Yglesias argued in a column for Vox that although Pence’s hand was “weak,” he “outperformed” Harris by a wide margin.
He said the vice president successfully spinned tough questions and focused them back on “popular Republican positions and unpopular Democratic ones — positioning the Trump/Pence ticket as the moderate choice compared to Biden/Harris, which he cast as a radical and risky alternative.”
Both Harris and Pence managed to avoid giving substantive answers to just about every question moderator Susan Page asked them.
But Pence, unlike Harris, did so with skill, Yglesias said.

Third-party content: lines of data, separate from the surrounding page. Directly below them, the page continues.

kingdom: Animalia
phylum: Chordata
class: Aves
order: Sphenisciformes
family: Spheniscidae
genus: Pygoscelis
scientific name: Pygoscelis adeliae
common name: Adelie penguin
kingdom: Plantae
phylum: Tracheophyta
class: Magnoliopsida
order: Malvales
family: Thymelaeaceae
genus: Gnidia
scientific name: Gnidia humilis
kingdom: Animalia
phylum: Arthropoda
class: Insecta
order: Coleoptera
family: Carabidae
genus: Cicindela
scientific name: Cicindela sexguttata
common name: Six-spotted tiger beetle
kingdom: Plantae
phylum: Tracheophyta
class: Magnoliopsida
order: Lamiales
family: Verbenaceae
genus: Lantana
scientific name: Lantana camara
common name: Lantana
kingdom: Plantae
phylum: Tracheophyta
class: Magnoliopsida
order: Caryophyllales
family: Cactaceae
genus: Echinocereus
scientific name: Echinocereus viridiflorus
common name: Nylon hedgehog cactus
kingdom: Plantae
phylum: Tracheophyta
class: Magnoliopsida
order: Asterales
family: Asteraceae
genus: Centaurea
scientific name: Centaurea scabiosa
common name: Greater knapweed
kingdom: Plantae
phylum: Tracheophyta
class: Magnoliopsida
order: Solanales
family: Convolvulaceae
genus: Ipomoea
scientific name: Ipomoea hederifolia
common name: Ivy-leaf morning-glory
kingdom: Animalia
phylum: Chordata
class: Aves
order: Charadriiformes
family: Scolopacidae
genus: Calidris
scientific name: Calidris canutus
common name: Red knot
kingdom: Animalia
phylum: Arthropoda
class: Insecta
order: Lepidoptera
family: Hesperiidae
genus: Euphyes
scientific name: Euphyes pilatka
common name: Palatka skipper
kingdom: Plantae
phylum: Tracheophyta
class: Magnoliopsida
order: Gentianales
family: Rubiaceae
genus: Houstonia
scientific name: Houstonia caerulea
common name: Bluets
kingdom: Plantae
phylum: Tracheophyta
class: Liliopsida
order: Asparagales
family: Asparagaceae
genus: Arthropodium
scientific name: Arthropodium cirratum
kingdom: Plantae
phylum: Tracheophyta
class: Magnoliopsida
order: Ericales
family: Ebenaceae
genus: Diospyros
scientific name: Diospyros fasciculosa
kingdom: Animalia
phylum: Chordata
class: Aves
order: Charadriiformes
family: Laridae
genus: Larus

For example, Page’s question on whether Pence would “ban all abortions” if Roe v. Wade were overturned did not shake Pence. He simply chose to ignore it, and instead jabbed Harris for vilifying Supreme Court Justice Brett Kavanaugh during his confirmation process, and pointing out that Democrats have already begun doing this exact same thing to Supreme Court nominee Amy Coney Barrett.
Harris could have pressed Pence in her response, but she did not, according to Yglesias.
Instead, she attacked Barrett’s nomination, which led Pence to ask Harris about court-packing, a radical policy that is deeply unpopular among a plurality of voters. Harris couldn’t answer that question either, but she also couldn’t turn the conversation away from it, said Yglesias.
Pence also won in an exchange about the Trump administration’s 2017 tax cuts, Yglesias said. Harris could have hit Pence for “enriching the wealthiest” Americans, but she failed to do so, he argued.
Pence, however, successfully “hewed to the talking point that the average family of four saved $2,000 a year” because of the tax cuts, and continued to point out that Biden “promised to repeal the Trump tax cuts, thus raising taxes on everyone.”
This was the pattern throughout the entire debate, Yglesias noted. Harris failed to explain Biden’s positions, and failed to point out what was wrong with Trump’s. Pence, however, successfully “downplayed Trump’s failures” by pointing to Biden’s, Yglesias explained.
“What Harris did instead was repeatedly get visibly annoyed at the way Pence would go over time, attack her or Biden in dishonest ways, or misrepresent his own record,” Yglesias wrote, referencing Harris’s constant sneering and laughing.
Yglesias attributed Harris’s failures during the debate to her lack of experience with normal, moderate voters.
“Harris is a donor favorite and the likely future of Democratic Party politics. But having come up in California, she has essentially no experience with running races where she needs to appeal to moderate cross-pressured voters,” he wrote.
“Pence has also spent his entire career running in a safe House seat and then statewide in a very red state,” he concluded. “But somewhere along the way, he has picked up the knack for focusing on his good issues and downplaying his bad ones. Harris hasn’t, and it showed.”